> _Exercise description_
Using the records below, repeat exactly the lines from the one holding "X008053Y018054D01*" through the one holding "X007266Y017961D01*", both ends included, and no others.

################

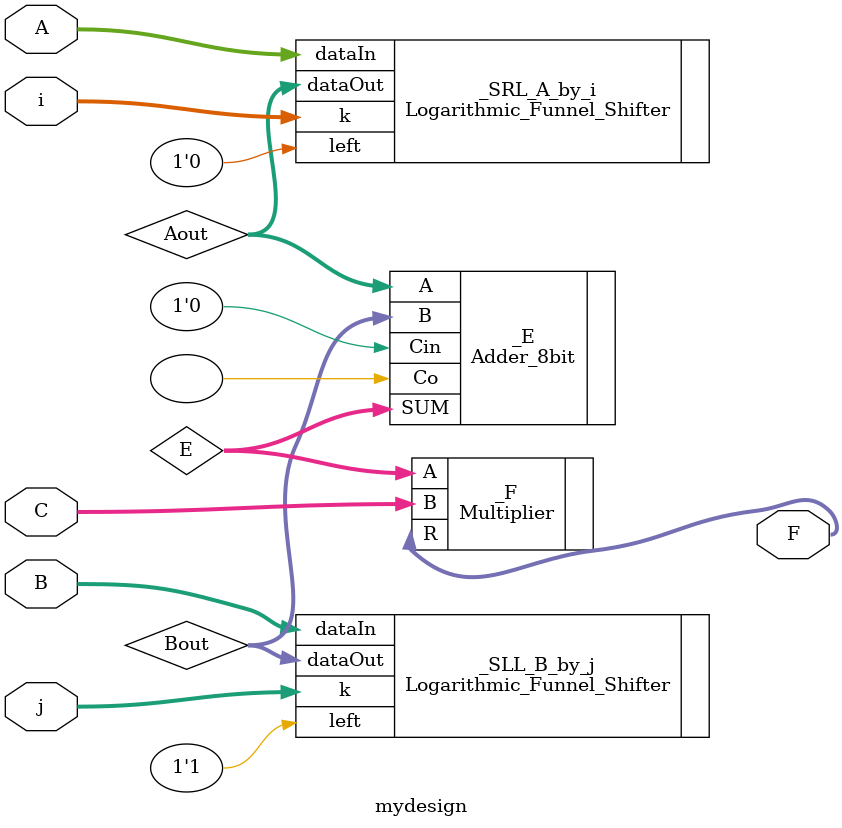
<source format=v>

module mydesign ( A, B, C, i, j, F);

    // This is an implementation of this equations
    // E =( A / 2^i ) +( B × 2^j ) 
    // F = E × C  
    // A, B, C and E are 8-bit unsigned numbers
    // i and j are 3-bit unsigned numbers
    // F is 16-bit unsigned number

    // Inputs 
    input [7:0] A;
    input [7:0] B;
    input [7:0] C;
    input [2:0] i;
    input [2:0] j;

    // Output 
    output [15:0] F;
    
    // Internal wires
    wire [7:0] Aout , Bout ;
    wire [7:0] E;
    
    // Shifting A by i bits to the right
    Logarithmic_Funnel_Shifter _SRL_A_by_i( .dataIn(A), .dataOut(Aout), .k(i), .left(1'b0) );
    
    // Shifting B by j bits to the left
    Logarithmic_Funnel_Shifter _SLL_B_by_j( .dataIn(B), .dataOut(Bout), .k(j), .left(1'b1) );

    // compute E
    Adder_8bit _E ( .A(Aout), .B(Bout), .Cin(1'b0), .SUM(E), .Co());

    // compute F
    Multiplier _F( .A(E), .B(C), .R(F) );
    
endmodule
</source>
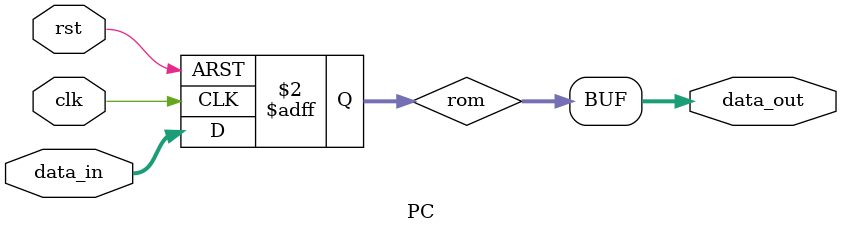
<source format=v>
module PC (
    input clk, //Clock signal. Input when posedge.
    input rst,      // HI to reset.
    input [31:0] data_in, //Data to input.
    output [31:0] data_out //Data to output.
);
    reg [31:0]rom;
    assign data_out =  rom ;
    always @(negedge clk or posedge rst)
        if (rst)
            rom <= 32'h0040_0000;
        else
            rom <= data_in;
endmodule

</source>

################

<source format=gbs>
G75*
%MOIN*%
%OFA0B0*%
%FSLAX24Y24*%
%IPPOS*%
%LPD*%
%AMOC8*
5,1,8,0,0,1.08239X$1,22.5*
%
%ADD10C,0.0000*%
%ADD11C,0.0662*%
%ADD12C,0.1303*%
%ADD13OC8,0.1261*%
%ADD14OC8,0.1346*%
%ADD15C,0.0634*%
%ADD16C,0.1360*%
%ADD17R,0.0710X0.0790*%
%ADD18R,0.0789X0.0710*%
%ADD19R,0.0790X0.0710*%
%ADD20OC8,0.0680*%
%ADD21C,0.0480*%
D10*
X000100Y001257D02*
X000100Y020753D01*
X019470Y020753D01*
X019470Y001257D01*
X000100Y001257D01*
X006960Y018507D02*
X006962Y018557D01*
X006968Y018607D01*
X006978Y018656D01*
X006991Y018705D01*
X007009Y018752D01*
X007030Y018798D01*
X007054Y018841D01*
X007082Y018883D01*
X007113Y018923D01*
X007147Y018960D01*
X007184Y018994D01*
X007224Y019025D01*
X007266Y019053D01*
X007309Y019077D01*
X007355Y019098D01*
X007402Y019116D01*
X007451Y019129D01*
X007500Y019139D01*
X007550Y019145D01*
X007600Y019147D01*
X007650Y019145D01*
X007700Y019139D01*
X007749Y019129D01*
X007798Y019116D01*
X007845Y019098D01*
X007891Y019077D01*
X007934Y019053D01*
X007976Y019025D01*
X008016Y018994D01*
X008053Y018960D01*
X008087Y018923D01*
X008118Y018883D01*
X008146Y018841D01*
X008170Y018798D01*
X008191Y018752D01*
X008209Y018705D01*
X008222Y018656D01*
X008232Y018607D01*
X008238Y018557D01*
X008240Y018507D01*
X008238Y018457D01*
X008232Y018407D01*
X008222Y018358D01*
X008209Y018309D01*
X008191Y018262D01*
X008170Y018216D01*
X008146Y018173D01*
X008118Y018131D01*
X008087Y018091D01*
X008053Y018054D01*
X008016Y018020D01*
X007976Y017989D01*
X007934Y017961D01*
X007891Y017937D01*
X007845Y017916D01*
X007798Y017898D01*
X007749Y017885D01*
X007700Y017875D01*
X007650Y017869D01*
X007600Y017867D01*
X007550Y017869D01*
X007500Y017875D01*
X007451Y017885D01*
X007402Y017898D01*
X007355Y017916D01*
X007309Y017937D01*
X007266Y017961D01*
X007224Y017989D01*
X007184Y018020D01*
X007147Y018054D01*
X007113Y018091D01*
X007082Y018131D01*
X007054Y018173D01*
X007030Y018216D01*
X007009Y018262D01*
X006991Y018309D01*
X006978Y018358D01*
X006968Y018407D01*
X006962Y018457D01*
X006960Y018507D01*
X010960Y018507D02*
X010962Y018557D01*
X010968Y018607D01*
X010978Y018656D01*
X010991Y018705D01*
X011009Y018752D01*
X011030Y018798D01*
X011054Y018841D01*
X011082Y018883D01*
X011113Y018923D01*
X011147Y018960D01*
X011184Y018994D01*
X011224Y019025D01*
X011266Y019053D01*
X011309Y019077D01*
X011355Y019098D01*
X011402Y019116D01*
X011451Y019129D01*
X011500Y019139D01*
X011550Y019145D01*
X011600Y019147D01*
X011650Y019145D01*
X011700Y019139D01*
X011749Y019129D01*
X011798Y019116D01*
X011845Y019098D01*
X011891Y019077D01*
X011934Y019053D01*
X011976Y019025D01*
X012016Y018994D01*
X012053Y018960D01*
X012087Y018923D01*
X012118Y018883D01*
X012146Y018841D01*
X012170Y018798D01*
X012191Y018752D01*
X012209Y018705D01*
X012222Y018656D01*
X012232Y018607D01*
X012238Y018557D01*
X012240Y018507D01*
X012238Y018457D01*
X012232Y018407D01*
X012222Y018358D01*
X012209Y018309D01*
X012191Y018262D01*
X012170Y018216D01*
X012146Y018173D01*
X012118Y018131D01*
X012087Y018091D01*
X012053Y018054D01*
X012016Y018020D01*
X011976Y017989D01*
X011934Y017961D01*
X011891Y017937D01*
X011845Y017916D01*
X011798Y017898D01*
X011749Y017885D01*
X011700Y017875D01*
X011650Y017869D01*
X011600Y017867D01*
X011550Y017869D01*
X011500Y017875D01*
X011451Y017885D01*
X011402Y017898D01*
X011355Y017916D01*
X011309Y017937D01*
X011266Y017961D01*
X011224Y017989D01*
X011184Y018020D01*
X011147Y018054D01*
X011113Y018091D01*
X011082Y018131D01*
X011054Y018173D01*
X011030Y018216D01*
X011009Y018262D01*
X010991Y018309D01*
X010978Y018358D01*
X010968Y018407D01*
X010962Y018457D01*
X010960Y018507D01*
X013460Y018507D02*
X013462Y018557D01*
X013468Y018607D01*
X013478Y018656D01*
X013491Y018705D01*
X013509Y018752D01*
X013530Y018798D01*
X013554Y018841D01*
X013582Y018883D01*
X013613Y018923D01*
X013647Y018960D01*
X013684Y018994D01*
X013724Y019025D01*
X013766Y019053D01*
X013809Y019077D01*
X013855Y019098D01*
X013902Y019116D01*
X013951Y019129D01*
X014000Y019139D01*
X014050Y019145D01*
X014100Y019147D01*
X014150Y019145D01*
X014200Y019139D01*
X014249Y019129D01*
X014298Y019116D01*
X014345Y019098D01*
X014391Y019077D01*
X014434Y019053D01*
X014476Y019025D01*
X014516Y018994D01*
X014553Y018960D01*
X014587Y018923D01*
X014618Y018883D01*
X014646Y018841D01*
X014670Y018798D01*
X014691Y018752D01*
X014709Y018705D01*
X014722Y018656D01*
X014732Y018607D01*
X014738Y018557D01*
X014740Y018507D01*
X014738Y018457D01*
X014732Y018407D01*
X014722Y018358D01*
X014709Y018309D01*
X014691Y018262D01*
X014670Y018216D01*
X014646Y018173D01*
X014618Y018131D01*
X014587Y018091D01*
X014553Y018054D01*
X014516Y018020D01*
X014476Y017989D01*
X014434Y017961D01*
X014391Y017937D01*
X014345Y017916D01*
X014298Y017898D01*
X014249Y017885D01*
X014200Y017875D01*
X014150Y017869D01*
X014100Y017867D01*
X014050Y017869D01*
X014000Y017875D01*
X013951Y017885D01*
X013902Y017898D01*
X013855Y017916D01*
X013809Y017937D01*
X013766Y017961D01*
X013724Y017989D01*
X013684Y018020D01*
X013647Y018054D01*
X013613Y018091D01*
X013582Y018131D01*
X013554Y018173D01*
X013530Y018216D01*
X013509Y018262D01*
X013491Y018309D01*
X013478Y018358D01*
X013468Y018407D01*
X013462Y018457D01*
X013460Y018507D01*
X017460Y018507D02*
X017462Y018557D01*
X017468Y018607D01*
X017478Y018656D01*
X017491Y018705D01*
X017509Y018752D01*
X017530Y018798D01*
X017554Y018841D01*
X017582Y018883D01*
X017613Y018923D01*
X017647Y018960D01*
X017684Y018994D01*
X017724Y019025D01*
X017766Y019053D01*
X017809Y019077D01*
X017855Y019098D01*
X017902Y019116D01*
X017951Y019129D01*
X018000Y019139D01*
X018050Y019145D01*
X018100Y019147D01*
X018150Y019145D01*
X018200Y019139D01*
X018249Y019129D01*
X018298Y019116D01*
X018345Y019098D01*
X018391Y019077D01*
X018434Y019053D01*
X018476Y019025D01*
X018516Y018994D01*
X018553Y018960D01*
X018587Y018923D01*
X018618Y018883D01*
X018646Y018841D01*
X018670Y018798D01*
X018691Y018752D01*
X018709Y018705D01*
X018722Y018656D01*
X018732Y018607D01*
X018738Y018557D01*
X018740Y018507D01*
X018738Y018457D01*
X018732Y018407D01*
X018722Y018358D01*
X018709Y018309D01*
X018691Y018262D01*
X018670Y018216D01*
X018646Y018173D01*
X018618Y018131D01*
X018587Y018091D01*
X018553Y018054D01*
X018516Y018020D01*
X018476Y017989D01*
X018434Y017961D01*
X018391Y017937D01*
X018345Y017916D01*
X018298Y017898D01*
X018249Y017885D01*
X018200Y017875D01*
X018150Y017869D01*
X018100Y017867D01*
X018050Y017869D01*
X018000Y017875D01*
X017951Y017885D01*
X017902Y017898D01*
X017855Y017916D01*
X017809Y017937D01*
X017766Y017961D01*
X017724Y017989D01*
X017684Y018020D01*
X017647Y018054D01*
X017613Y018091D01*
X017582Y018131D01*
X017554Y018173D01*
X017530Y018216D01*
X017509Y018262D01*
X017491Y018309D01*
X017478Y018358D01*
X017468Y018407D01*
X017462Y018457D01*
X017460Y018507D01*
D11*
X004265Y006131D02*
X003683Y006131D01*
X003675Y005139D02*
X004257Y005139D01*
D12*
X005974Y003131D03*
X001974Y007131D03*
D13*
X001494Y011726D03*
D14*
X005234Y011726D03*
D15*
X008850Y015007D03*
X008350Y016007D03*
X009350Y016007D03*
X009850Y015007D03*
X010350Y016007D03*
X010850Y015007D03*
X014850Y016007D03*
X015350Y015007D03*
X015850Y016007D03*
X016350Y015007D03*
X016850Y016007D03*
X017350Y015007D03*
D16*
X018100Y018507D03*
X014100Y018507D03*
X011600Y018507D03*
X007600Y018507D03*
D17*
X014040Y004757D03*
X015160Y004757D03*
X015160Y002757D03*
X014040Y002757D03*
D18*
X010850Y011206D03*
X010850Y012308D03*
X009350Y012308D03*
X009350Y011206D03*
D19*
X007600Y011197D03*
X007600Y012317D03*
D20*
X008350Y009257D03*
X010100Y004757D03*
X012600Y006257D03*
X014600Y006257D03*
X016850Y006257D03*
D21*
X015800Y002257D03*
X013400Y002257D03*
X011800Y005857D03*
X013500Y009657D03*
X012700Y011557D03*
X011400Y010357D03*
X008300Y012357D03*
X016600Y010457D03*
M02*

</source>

################

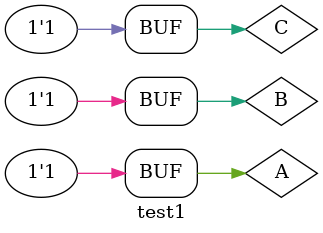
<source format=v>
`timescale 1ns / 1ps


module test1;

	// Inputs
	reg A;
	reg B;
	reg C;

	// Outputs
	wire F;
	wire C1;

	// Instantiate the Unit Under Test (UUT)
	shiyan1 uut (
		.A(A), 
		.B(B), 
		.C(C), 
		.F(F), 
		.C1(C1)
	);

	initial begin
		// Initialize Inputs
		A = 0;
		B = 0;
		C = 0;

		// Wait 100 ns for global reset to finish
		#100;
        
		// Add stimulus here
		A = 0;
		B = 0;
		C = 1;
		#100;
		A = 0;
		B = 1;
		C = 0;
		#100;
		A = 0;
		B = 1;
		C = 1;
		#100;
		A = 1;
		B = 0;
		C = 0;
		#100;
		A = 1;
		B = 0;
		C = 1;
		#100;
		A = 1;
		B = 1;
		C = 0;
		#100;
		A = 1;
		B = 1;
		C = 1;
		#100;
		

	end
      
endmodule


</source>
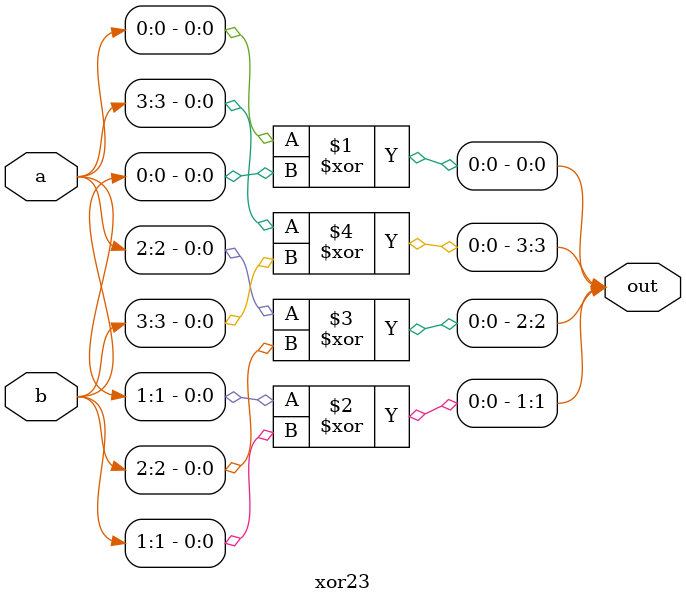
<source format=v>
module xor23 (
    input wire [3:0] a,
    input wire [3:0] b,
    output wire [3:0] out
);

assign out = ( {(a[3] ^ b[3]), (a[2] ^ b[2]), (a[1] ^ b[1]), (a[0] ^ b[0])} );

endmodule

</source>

################

> _Exercise solution_
X008053Y018054D01*
X008016Y018020D01*
X007976Y017989D01*
X007934Y017961D01*
X007891Y017937D01*
X007845Y017916D01*
X007798Y017898D01*
X007749Y017885D01*
X007700Y017875D01*
X007650Y017869D01*
X007600Y017867D01*
X007550Y017869D01*
X007500Y017875D01*
X007451Y017885D01*
X007402Y017898D01*
X007355Y017916D01*
X007309Y017937D01*
X007266Y017961D01*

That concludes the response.